Growth of Indian pharma companies will be driven by the fastest growing molecules in the diabetes, skincare and eye care segment, as per a report by research firm, Credit Suisse. The market share of a drug company is directly related to the number of fast growing molecules in the company's pipeline, the report highlighted.
The Indian pharmaceutical market is poised to grow to US$ 55 billion by 2020 from the 2009 levels of US$ 12.6 billion, as per a McKinsey & Company report titled "India Pharma 2020: Propelling access and acceptance realising true potential". The industry further holds potential to reach US$ 70 billion, at a compound annual growth rate (CAGR) of 17 per cent.
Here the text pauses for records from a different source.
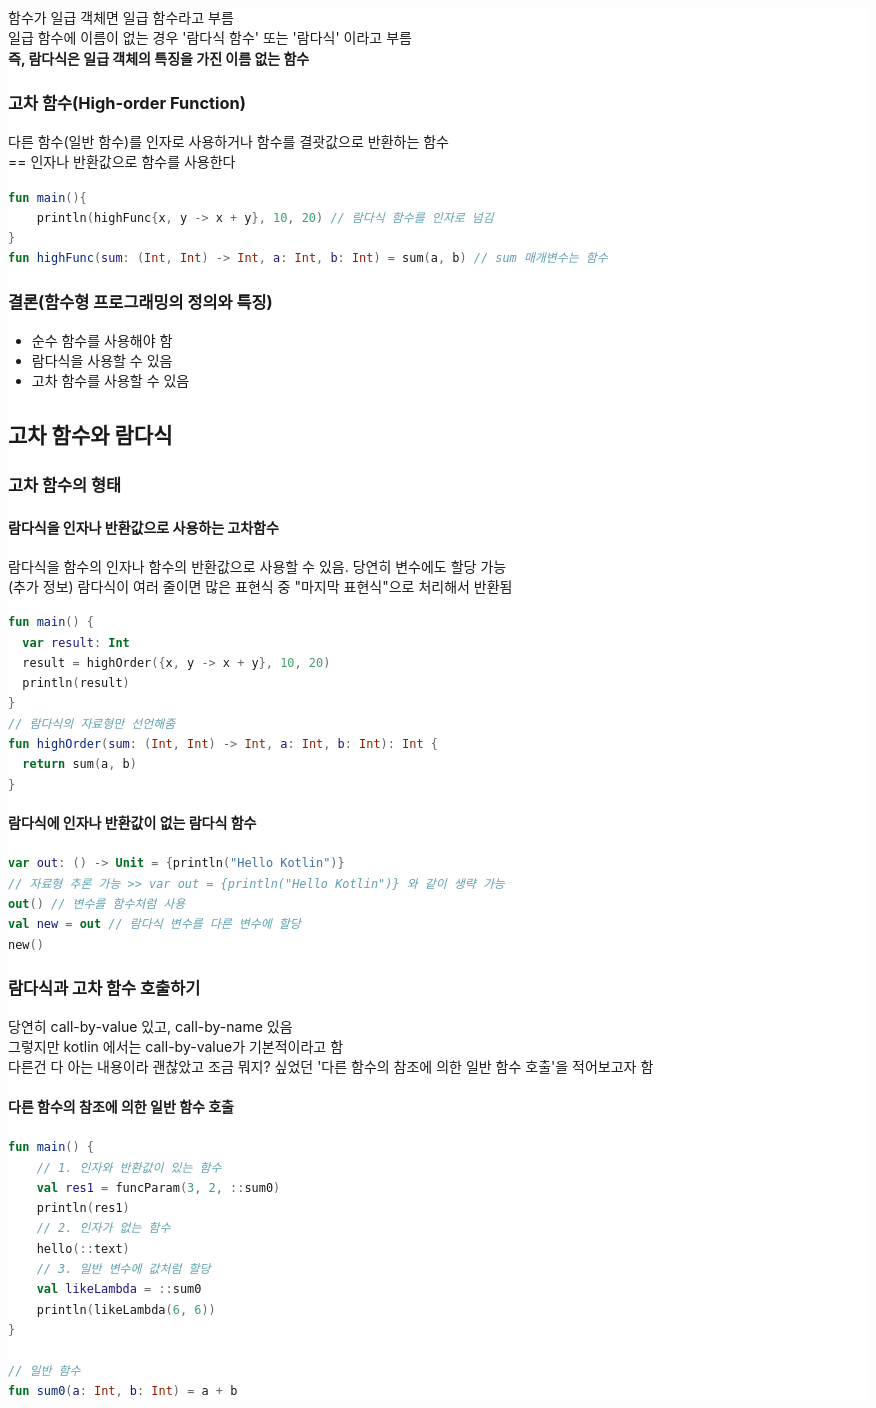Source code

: 함수가 일급 객체면 일급 함수라고 부름   
일급 함수에 이름이 없는 경우 '람다식 함수' 또는 '람다식' 이라고 부름   
**즉, 람다식은 일급 객체의 특징을 가진 이름 없는 함수**
### 고차 함수(High-order Function)
다른 함수(일반 함수)를 인자로 사용하거나 함수를 결괏값으로 반환하는 함수  
== 인자나 반환값으로 함수를 사용한다
```kotlin
fun main(){
    println(highFunc{x, y -> x + y}, 10, 20) // 람다식 함수를 인자로 넘김
}
fun highFunc(sum: (Int, Int) -> Int, a: Int, b: Int) = sum(a, b) // sum 매개변수는 함수
```
### 결론(함수형 프로그래밍의 정의와 특징)
* 순수 함수를 사용해야 함
* 람다식을 사용할 수 있음
* 고차 함수를 사용할 수 있음

## 고차 함수와 람다식
### 고차 함수의 형태
#### 람다식을 인자나 반환값으로 사용하는 고차함수
람다식을 함수의 인자나 함수의 반환값으로 사용할 수 있음. 당연히 변수에도 할당 가능   
(추가 정보) 람다식이 여러 줄이면 많은 표현식 중 "마지막 표현식"으로 처리해서 반환됨
```kotlin
fun main() {
  var result: Int
  result = highOrder({x, y -> x + y}, 10, 20)
  println(result)
}
// 람다식의 자료형만 선언해줌
fun highOrder(sum: (Int, Int) -> Int, a: Int, b: Int): Int {
  return sum(a, b)
}
```
#### 람다식에 인자나 반환값이 없는 람다식 함수
```kotlin
var out: () -> Unit = {println("Hello Kotlin")}
// 자료형 추론 가능 >> var out = {println("Hello Kotlin")} 와 같이 생략 가능
out() // 변수를 함수처럼 사용
val new = out // 람다식 변수를 다른 변수에 할당
new()
```
### 람다식과 고차 함수 호출하기
당연히 call-by-value 있고, call-by-name 있음   
그렇지만 kotlin 에서는 call-by-value가 기본적이라고 함   
다른건 다 아는 내용이라 괜찮았고 조금 뭐지? 싶었던 '다른 함수의 참조에 의한 일반 함수 호출'을 적어보고자 함
#### 다른 함수의 참조에 의한 일반 함수 호출
```kotlin
fun main() {
    // 1. 인자와 반환값이 있는 함수
    val res1 = funcParam(3, 2, ::sum0)
    println(res1)
    // 2. 인자가 없는 함수
    hello(::text)
    // 3. 일반 변수에 값처럼 할당
    val likeLambda = ::sum0
    println(likeLambda(6, 6))
}

// 일반 함수
fun sum0(a: Int, b: Int) = a + b
```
The Indian pharmaceutical market is expected to grow at a CAGR of 15.3 per cent during 2011-12 to 2013-14, according to a Barclays Capital Equity Research report on India Healthcare & Pharmaceuticals.
The outlook on the Indian pharmaceutical industry remains favourable, according to a report by ICRA and Moody's. Domestic formulation market stood at Rs 58,300 crore (US$ 10.54 billion) and has been ranked third in terms of volume and tenth in terms of value, globally. From 2011, trends are changing, MNCs are focusing on chronics, branded generics and launching patented products, besides expanding their field force and focusing on tier-II as well as tier-IV towns. Domestic market grew at 15 per cent, while pharma multinational companies (MNCs) revenue grew at 18.7 per cent.
India's exports of drugs, pharmaceutical and fine chemicals grew by 27 per cent to Rs 60,000 crore (US$ 10.85 billion) for the year ended March 2012, according to data compiled by Pharmaceutical Exports Council of India (Pharmexcil). Moreover, the size of the Indian formulations market, which currently stands at around Rs 62,000 crore (US$ 11.21 billion), is growing at 15-20 per cent annually.
"India-Brazil health and pharmaceutical collaboration holds the potential of being key contributor for assuring affordable healthcare for our people," as per Mr Anand Sharma, Union Minister for Commerce, Industry and Textiles. Mr Sharma further called for better understanding between the pharmaceutical regulatory regimes in the two countries.
The Export-Import (Exim) Bank of India has agreed to provide loans to fund the setting up of common infrastructure facilities at Sriperumbudur, Tamil Nadu, which will help boost exports of medicine products from India.
India will see the largest number of merger and acquisitions (M&As) in the pharmaceutical and healthcare sector, according to consulting firm Grant Thornton. A survey conducted across 100 companies has revealed that one-fourth of the respondents were optimistic about acquisitions in the pharmaceutical sector.
The cumulative drugs and pharmaceuticals sector attracted foreign direct investments (FDI) worth US$ 9,596 million between April 2000 to May 2012, according to the latest data published by Department of Industrial Policy and Promotion (DIPP).
India tops the world in exporting generic medicines worth US$ 11 billion. Currently, the Indian pharmaceutical industry is one of the world's largest and most developed, according to Mr Srikant Kumar Jena, Union Minister of State for Chemicals and Fertilisers.
Generics will continue to dominate the market while patent-protected products are likely to constitute 10 per cent of the pie till 2015, according to McKinsey report 'India Pharma 2015 - Unlocking the potential of Indian Pharmaceuticals market'. Hyderabad-based generic drug maker, Natco Pharma Ltd has launched a cheaper generic version of Bristol Myers Squibb's blood cancer drug Sprycel at a fraction of the innovator pricing. Natco launched Dasatinib at a pricing of Rs 9,000 (US$ 162.75) for a month's supply against Bristol pricing of around Rs 160,000 (US$ 2,893.31).
Multinational drug companies are showing a healthy growth in the Indian market setting a new trend. Out of 25 top medicine brands by sales last year, 13 were global drug major such as Pfizer, GSK and Novartis. Brand-building exercise is fast becoming more evident in a predominantly generic Indian medicine market, as per a market research entity AIOCD AWACS' report.